Discovering Knowledge in Data: An Introduction to Data Mining by Daniel T. Larose (Author)

Discovering Knowledge in Data: An Introduction to Data Mining by Daniel T. Larose (Author)
Item# 13020640179
Retail price: US$111.00
Sale price: US$8.00

all items in this store are to be sent to your email within 24 hours after cleared payment. PDF eBooks are sent to you as email attachments. as for mp3 audiobook, a download link from ONEDRIVE will be sent to your email for you to download.

Please Read Before Your Purchase!!!

1. This item is an E-Book in PDF format.

2. Shipping & Delivery: Send to you by E-mail within 24 Hours after cleared payment. Immediately Arrival!!!

3. Shipping ( by email) + Handling Fee = US$0.00

4. Time-Limited Offer, Order Fast.

*************************************************************************









Discovering Knowledge in Data: An Introduction to Data Mining

by Daniel T. Larose (Author)

Publisher: Wiley-Interscience; 1 edition (November 18, 2004)

Learn Data Mining by doing data mining Data mining can be revolutionary-but only when it's done right. The powerful black box data mining software now available can produce disastrously misleading results unless applied by a skilled and knowledgeable analyst. Discovering Knowledge in Data: An Introduction to Data Mining provides both the practical experience and the theoretical insight needed to reveal valuable information hidden in large data sets. Employing a "white box" methodology and with real-world case studies, this step-by-step guide walks readers through the various algorithms and statistical structures that underlie the software and presents examples of their operation on actual large data sets. Principal topics include: * Data preprocessing and classification * Exploratory analysis * Decision trees * Neural and Kohonen networks * Hierarchical and k-means clustering * Association rules * Model evaluation techniques Complete with scores of screenshots and diagrams to encourage graphical learning, Discovering Knowledge in Data: An Introduction to Data Mining gives students in Business, Computer Science, and Statistics as well as professionals in the field the power to turn any data warehouse into actionable knowledge.

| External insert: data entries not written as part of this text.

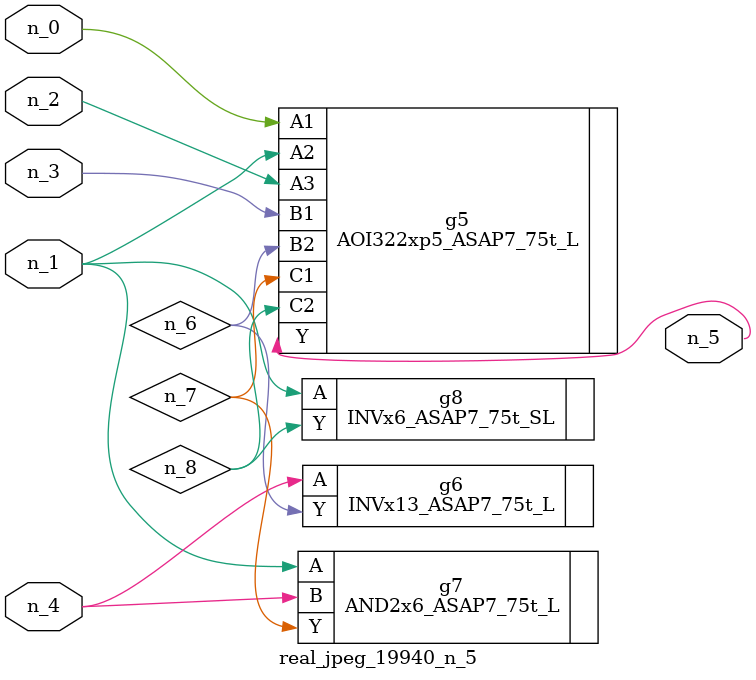
<source format=v>
module real_jpeg_19940_n_5 (n_4, n_0, n_1, n_2, n_3, n_5);

input n_4;
input n_0;
input n_1;
input n_2;
input n_3;

output n_5;

wire n_8;
wire n_6;
wire n_7;

AOI322xp5_ASAP7_75t_L g5 ( 
.A1(n_0),
.A2(n_1),
.A3(n_2),
.B1(n_3),
.B2(n_6),
.C1(n_7),
.C2(n_8),
.Y(n_5)
);

AND2x6_ASAP7_75t_L g7 ( 
.A(n_1),
.B(n_4),
.Y(n_7)
);

INVx6_ASAP7_75t_SL g8 ( 
.A(n_1),
.Y(n_8)
);

INVx13_ASAP7_75t_L g6 ( 
.A(n_4),
.Y(n_6)
);


endmodule
</source>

An Instructor's Manual presenting detailed solutions to all the problems in the book is available online.



Review "...an excellent introductory book of data mining. I recommend it for every one who wants to learn data mining." (Journal of Statistical Software, May 2006) "...selected material is described in a simple, clear, and…precise way...case studies…examples, and screen shots has definitely added to the learning value of the book." (Journal of Biopharmaceutical Statistics, January/February 2006)

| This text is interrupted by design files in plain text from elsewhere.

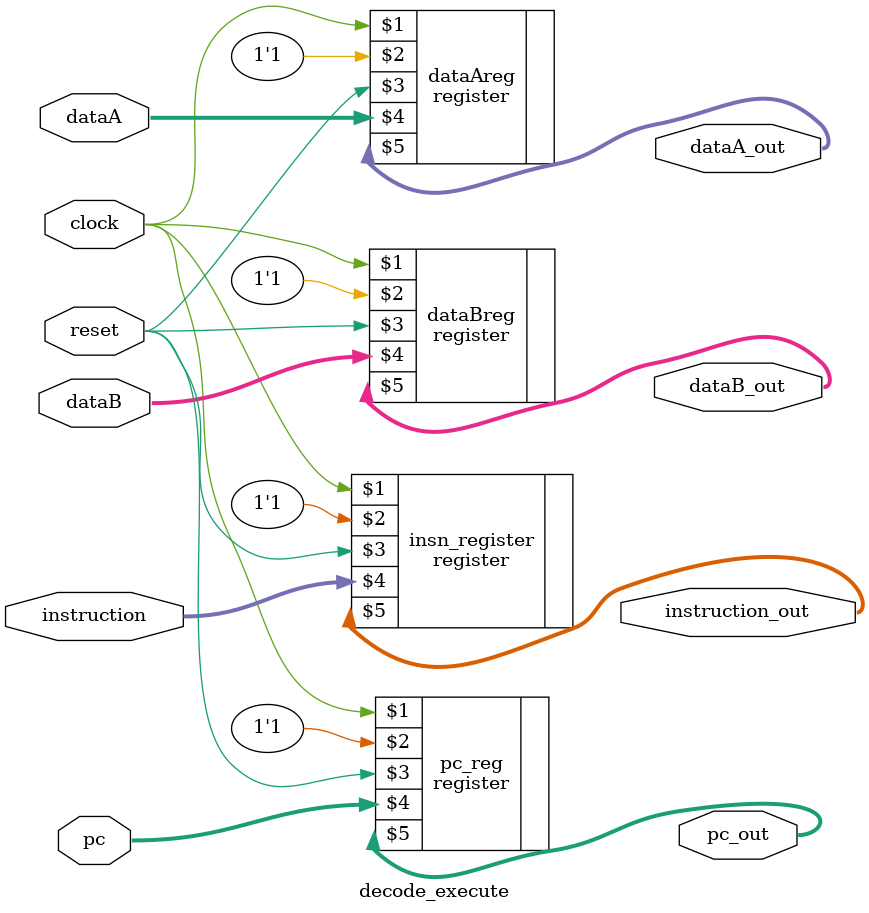
<source format=v>
module decode_execute(clock, reset, dataA, dataB, instruction, pc, dataA_out, dataB_out, instruction_out, pc_out);

input clock, reset;

input [31:0] dataA, dataB, instruction, pc;

output [31:0] dataA_out, dataB_out, instruction_out, pc_out;

register dataAreg(clock, 1'b1, reset, dataA, dataA_out);
register dataBreg(clock, 1'b1, reset, dataB, dataB_out);

register insn_register(clock, 1'b1, reset, instruction, instruction_out);

register pc_reg(clock, 1'b1, reset, pc, pc_out);

endmodule
</source>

"...does a good job introducing data mining to novices...it skillfully previews some of the basic statistical issues needed to understand data mining techniques." (Journal of the American Statistical Association, December 2005)

"If you need a book to help colleagues understand your data mining procedures and results, this is the one you want to give them." (Technometrics, November 2005)

"…an excellent book…it should be useful for anyone interested in analysing epidemiological data." (Statistics in Medical Research, October 2005)

"...an excellent 'white-box' overview of established approaches for data analysis, in which readers are shown how, why, and when the methods work." (CHOICE, April 2005)

"Larose has the making of a good series of books on data mining…I, for one, look forward to the next two books in the series." (Computing Reviews.com, February 15, 2005)

From the Back Cover Learn Data Mining by doing data mining Data mining can be revolutionary—but only when it's done right. The powerful black box data mining software now available can produce disastrously misleading results unless applied by a skilled and knowledgeable analyst. Discovering Knowledge in Data: An Introduction to Data Mining provides both the practical experience and the theoretical insight needed to reveal valuable information hidden in large data sets.

Employing a "white box" methodology and with real-world case studies, this step-by-step guide walks readers through the various algorithms and statistical structures that underlie the software and presents examples of their operation on actual large data sets. Principal topics include:

Data preprocessing and classification Exploratory analysis Decision trees Neural and Kohonen networks Hierarchical and k-means clustering Association rules Model evaluation techniques Complete with scores of screenshots and diagrams to encourage graphical learning, Discovering Knowledge in Data: An Introduction to Data Mining gives students in Business, Computer Science, and Statistics as well as professionals in the field the power to turn any data warehouse into actionable knowledge.